Dao cao ren (Wang Tung, 1987)
Crime Without Passion (Ben Hecht & Charles MacArthur, 1934). Un guión tan retorcido como podía esperarse de Hecht & MacArthur, apoyados para la puesta en escena por el fotógrafo (de, entre otros, Von Sternberg) Lee Garmes y el experimentalista Slavko Vorkapich. Curiosa.
Trees Lounge (Steve Buscemi, 1996). El actor Steve Buscemi, aquí además director y guionista, interpreta a un alcohólico. Aproximación semi-cómica a un tema proclive al tremendismo, aparentemente superficial pero que transmite cierta autenticidad.
Cloud Atlas (Tom Tykwer & Wachowski Bros., 2012). Me imagino el pánico de cualquier productor ante semejante macro-proyecto: 6 historias ambientadas en diferentes épocas, 2 equipos de rodaje, 100 millones de presupuesto. No logra sus objetivos globales, pero tiene aciertos parciales (casi siempre del equipo alemán).
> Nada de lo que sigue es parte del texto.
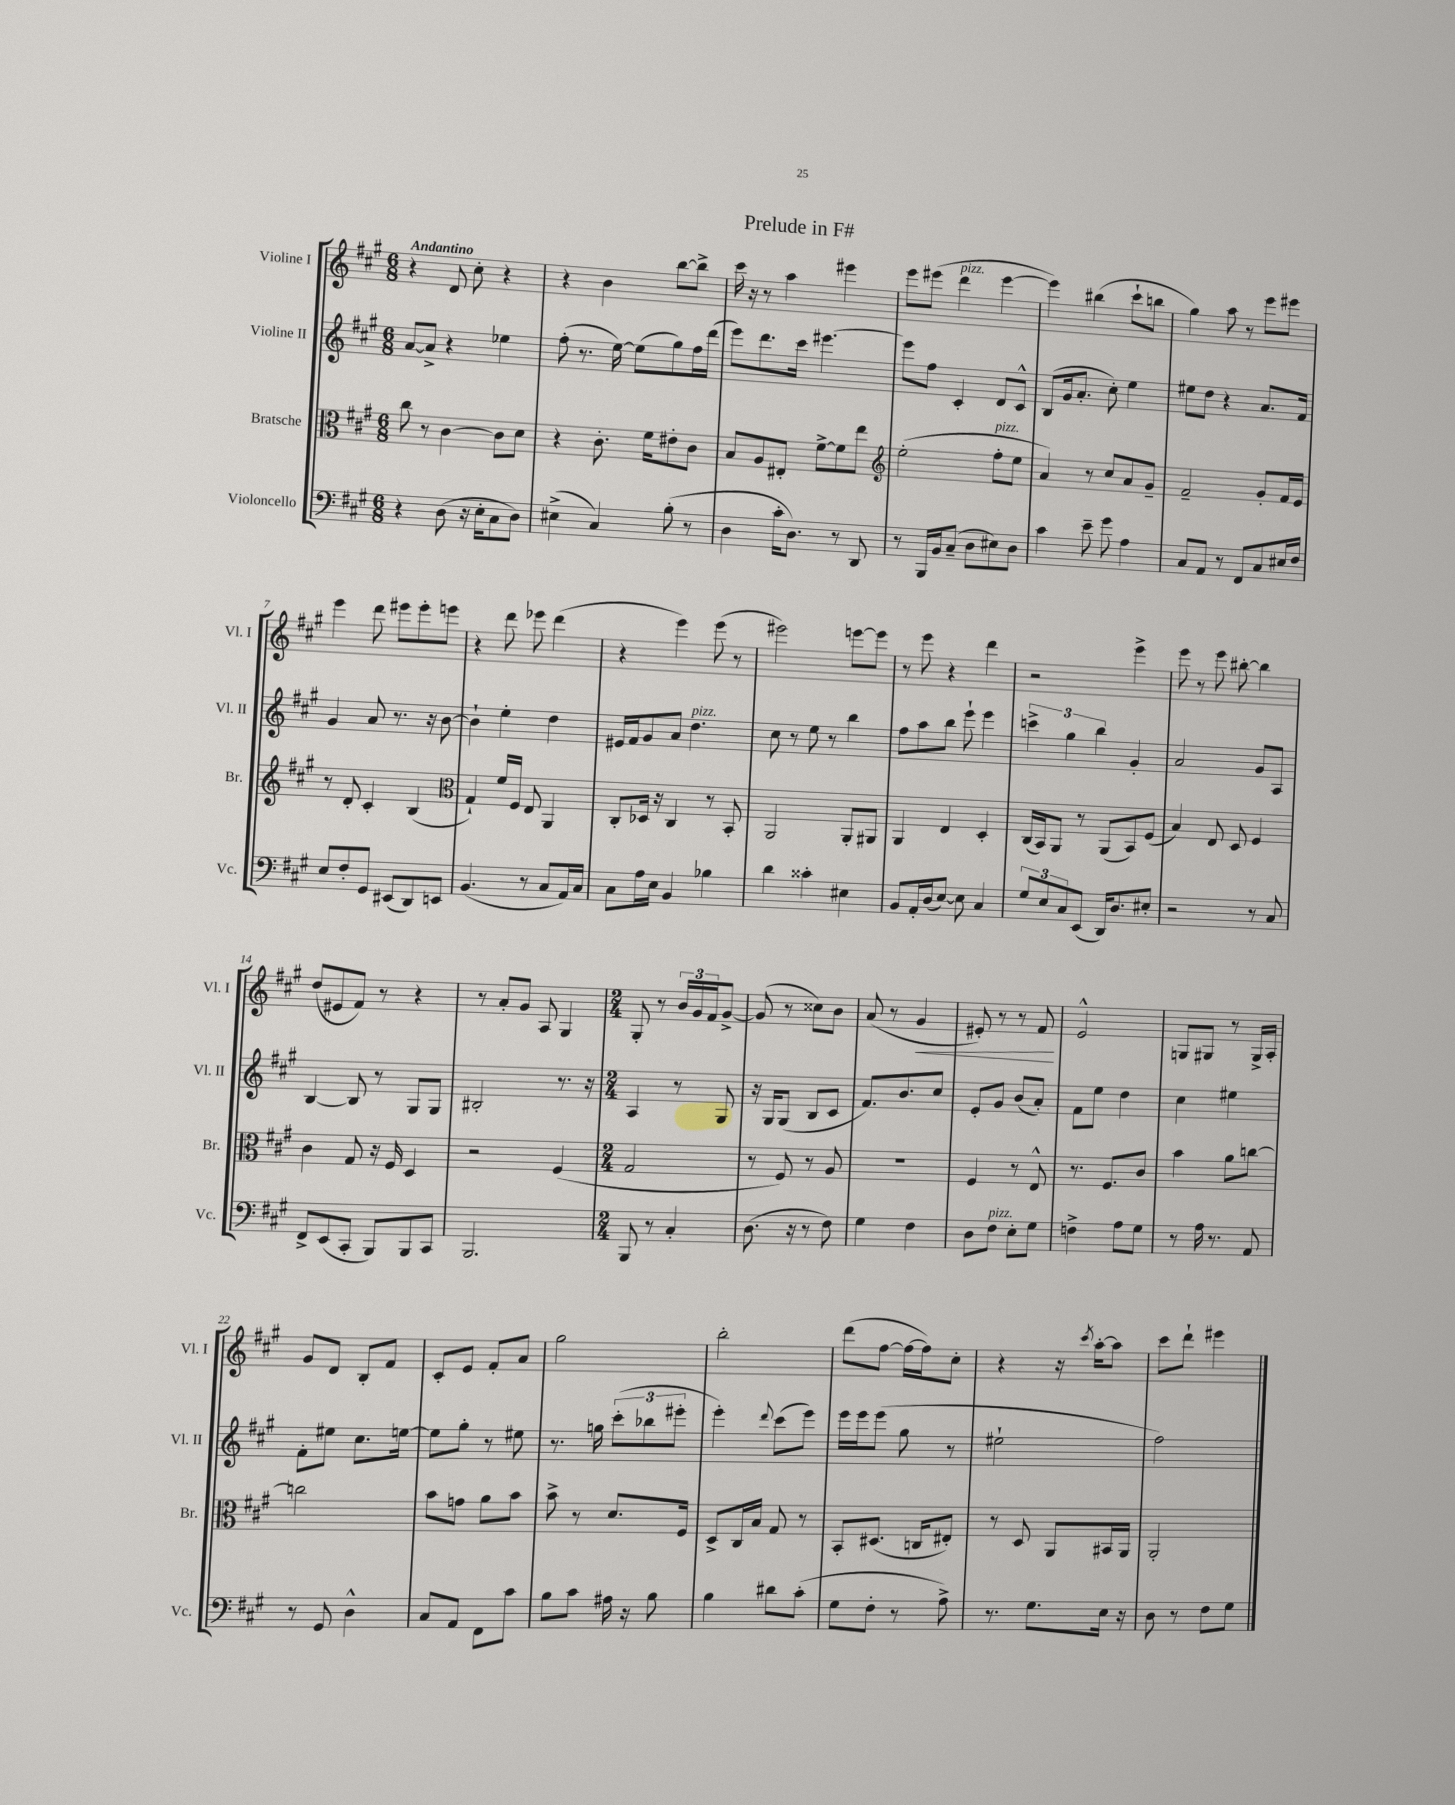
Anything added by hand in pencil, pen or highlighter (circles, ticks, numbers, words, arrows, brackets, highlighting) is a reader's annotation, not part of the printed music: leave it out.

**kern	**kern	**kern	**kern
*staff4	*staff3	*staff2	*staff1
*clefF4	*clefC3	*clefG2	*clefG2
*k[f#c#g#]	*k[f#c#g#]	*k[f#c#g#]	*k[f#c#g#]
*M6/8	*M6/8	*M6/8	*M6/8
4r	8cc#	[8a	4r
.	8r	8a^]	.
(8D	[4c#	4r	8d
16r	.	.	8cc#'
16E'	.	.	.
8C#	8c#]	4ee-	4r
8D)	8d	.	.
=	=	=	=
(4E#^	4r	(8ff#'	4r
.	.	8.r	.
4C#)	8.c#'	.	4b
.	.	[16ee)	.
.	.	(8ee]	.
.	16f#	.	.
(8B'	8e#'	8gg#)	[8bb
8r	8c#	16ff#	8bb^]
.	.	(16ddd	.
=	=	=	=
4D	8B	8eee)	16ccc#
.	.	.	16r
.	8A	8.ddd	8r
16c#'	8E#'	.	4aa
8.D)	.	16ccc#	.
.	[8f#^	[4.eee#	.
8r	8f#]	.	4eee#
8DD	8ee	.	.
=	=	=	=
*	*clefG2	*	*
8r	(2ee'	8eee#]	8eee
16BBB	.	8ff#	(8eee#
16BB	.	.	.
(8C#~	.	4c#'	4ddd
8D	.	.	.
8E#)	8ff#'	8d	[4eee#
8D	8ee	8c#^^	.
=	=	=	=
4c#	4a)	(8B	4eee#])
.	.	16g#	.
.	.	8.a'	.
8e~	8r	.	(4bb#
8g#	8cc#	8cc#')	.
4A	8a	4ee	8ccc#`
.	8g#~	.	8bb
=	=	=	=
8C#	2f#~	8ee#	4gg#)
8AA	.	8dd	.
8r	.	4r	8aa
8FF#	.	.	8r
8C#	8g#'	8.a	8eee
16E#	16f#	.	8eee#
16F#	16e	16f#	.
=	=	=	=
8E	8r	4g#	4eee
8F#'	8d'	.	.
8GG#	4c#'	8a	8ddd
(8EE#	.	8.r	8eee#
8DD)	(4B	.	8eee#'
.	.	16r	.
8EE	.	[8b	8eee
=	=	=	=
*	*clefC3	*	*
(4.BB	4G#`)	4b`]	4r
.	16f#	4ee'	8ddd
.	16F#	.	.
8r	8E	.	8eee-
8C#	4AA	4dd	(4ddd
16AA)	.	.	.
16C#	.	.	.
=	=	=	=
8C#	8C#'	16e#	4r
.	.	16f#	.
16A	16D-	8g#	.
16E	16r	.	.
4BB	4C#	8a	4eee)
.	.	4.dd	.
4B-	8r	.	(8eee
.	8BB'	.	8r
=	=	=	=
4d	2AA	8cc#	2eee#)
.	.	8r	.
4c##'	.	8ee	.
.	.	8r	.
4E#	8AA'	4bb	[8eee
.	8AA#	.	8eee]
=	=	=	=
8BB	4AA	8ff#	8r
16AA'	.	8aa	8eee
(16D	.	.	.
[8E)	4E	8bb	4r
8E]	.	8eee`	.
4C#	4D'	4eee	4ddd
=	=	=	=
12G#	(16C#	6ccc^	2r
.	16BB)	.	.
12E	.	.	.
.	8AA	.	.
12C#	.	6gg#	.
(8EE	8r	.	.
.	.	6bb	.
16DD)	(8AA	.	.
8.D	.	.	.
.	8BB)	4g#'	4eee^
8E#'	(8F#	.	.
=	=	=	=
2r	4B)	2a	8eee
.	.	.	8r
.	8E	.	8eee
.	8D	.	[8bb#'
8r	4F#	8g#	4bb#]
8C#	.	8A	.
=	=	=	=
8FF#^	4c#	[4B	(8dd
(8EE	.	.	8e#
8CC#'	8G#	8B]	8f#)
8BBB)	16r	8r	8r
.	16F#	.	.
8BBB	4D	8G#	4r
8CC#	.	8G#	.
=	=	=	=
2.BBB	2r	2B#'	8r
.	.	.	8a'
.	.	.	8g#
.	.	.	8A
.	(4F#	8.r	4G#
.	.	16r	.
=	=	=	=
*M2/4	*M2/4	*M2/4	*M2/4
8BBB	2G#	4A	8G#'
8r	.	.	8r
4C#'	.	8r	24b
.	.	.	24g#
.	.	.	24f#
.	.	8G#	[8g#^
=	=	=	=
(8.D	8r	16r	(8g#]
.	.	16G#	.
.	8F#)	(8G#	8r
16r	.	.	.
8r	8r	8B	8cc##)
8F#)	8A	8c#	8b
=	=	=	=
4G#	2r	8.f#)	(8a
.	.	.	8r
.	.	8.b	.
4F#	.	.	4g#
.	.	8cc#	.
=	=	=	=
8D	4F#	8e'	8e#')
8F#	.	8g#	8r
8E'	8r	(8b	8r
8G#	8E^^	8a')	8f#
=	=	=	=
4F^	8.r	8f#	2e^^
.	.	8ee	.
.	8.F#	.	.
8A	.	4dd	.
8G#	8c#	.	.
=	=	=	=
8r	4b	4cc#	8G
16A	.	.	8G#
8.r	.	.	.
.	8a	4ee#	8r
8AA	[8cc	.	16G#^
.	.	.	16A'
=	=	=	=
8r	2cc]	8f#'	8g#
8GG#	.	8ee#	8d
4D^^	.	8.cc#	8B'
.	.	.	8f#
.	.	[16ee	.
=	=	=	=
8C#	8b	8ee]	8c#'
8AA	8g	8gg#'	8e
8FF#	8a	8r	8f#'
8c#	8b	8ee#	8a
=	=	=	=
8B	8b^	8.r	2gg#
8c#	8r	.	.
.	.	16gg	.
16A#	8.d	(12ccc#'	.
16r	.	.	.
.	.	12bb-	.
8B	.	.	.
.	.	12eee#'	.
.	16F#	.	.
=	=	=	=
4B	8D^	4eee')	2bb'
.	16C#	.	.
.	16B	.	.
.	.	8qqddd	.
8d#	8G#	(8ccc#	.
(8c#'	8r	8eee)	.
=	=	=	=
8G#	8BB'	16eee	(8ddd
.	.	16eee	.
8F#'	(8.D#	(8eee	[8ff#
8r	.	8gg#	16ff#_
.	16C	.	16ff#])
8A^)	8E#')	8r	8cc#'
=	=	=	=
8.r	8r	2ee#`	4r
.	8D	.	.
8.G#	.	.	.
.	8AA	.	16r
.	.	.	8qccc#
.	.	.	[16aa'
16E	16BB#	.	8aa]
16r	16AA	.	.
=	=	=	=
8D	2AA'	2ff#)	8ccc#
8r	.	.	8ddd`
8F#	.	.	4eee#
8G#	.	.	.
==	==	==	==
*-	*-	*-	*-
Les uns et les autres (Claude Lelouch, 1981). Pues si temible era la anterior, ¡qué decir de esta! Varias familias, de varios países y a lo largo de 3 generaciones, con la música como nexo de unión (en EEUU se tituló simplemente "Bolero", referido a la pieza de Ravel). Le hubiese ido mejor con menos ínfulas.
Sto dney posle detstva (Sergey Solovev, 1975). La versión nostálgico-literaria de "Welcome, or No Trespassing", la también aclamadísima (!) película de Klimov. De nuevo un grupo de adolescentes en un campamento de verano, centrando la historia en la maduración sentimental del protagonista.
Maurice (James Ivory, 1987). Típica adaptación literaria británica, tan encorsetada como la época que intenta retratar.
My Dinner with Andre (Louis Malle, 1981). Dos conocidos se reencuentran después de varios años y charlan durante una cena. Como un Rohmer pero sentados a la mesa durante 2 horas. Tiene buenos momentos, aunque insuficientes para mantener una película.
Never Let Go (John Guillermin, 1960). Noir británico de mala fama, recordado únicamente por el papel de villano de Peter Sellers. Aunque la trama es débil y la realización no transmite la necesaria intensidad dramática, se deja ver con agrado.
Chûgoku no chôjin (Takashi Miike, 1998). Dos japoneses viajan a un lugar recóndito de China donde sus habitantes creen en una misteriosa leyenda. Tras un primer tercio, el viaje, alocado y divertidísimo, en el meollo de la película Miike parece estar fuera de lugar y no aprovecha las múltiples posibilidades (exotismo, misterio, choque cultural). Con todo, de lo mejor de su director.
Rupan sansei: Kariosutoro no shiro (Hayao Miyazaki, 1979). Primer largo de Miyazaki, un hito en el cine de animación japonés (en Occidente se le reconocería más tarde, y no precisamente por sus mejores logros).
Like Someone in Love (Abbas Kiarostami, 2012). Simpática excursión japonesa de Kiarostami, modesta (3-4 personajes en una historia que transcurre en menos de 24 horas), bien rodada (a veces irreconocible, como los planos de coche otrora tan característicos en sus pelis iraníes) y finalmente frustrante (ese brusco final, tan opaco como el de "El sabor de las cerezas").
Grass: A Nation's Battle for Life (Ernest B. Schoedsack & Merian C. Cooper, 1925). Sigue siendo mi documental mudo favorito, no me ha bajado nada. No siempre se dispone de 50000 extras (por ejemplo para dejar en ridículo "The Covered Wagon", a la que se menciona).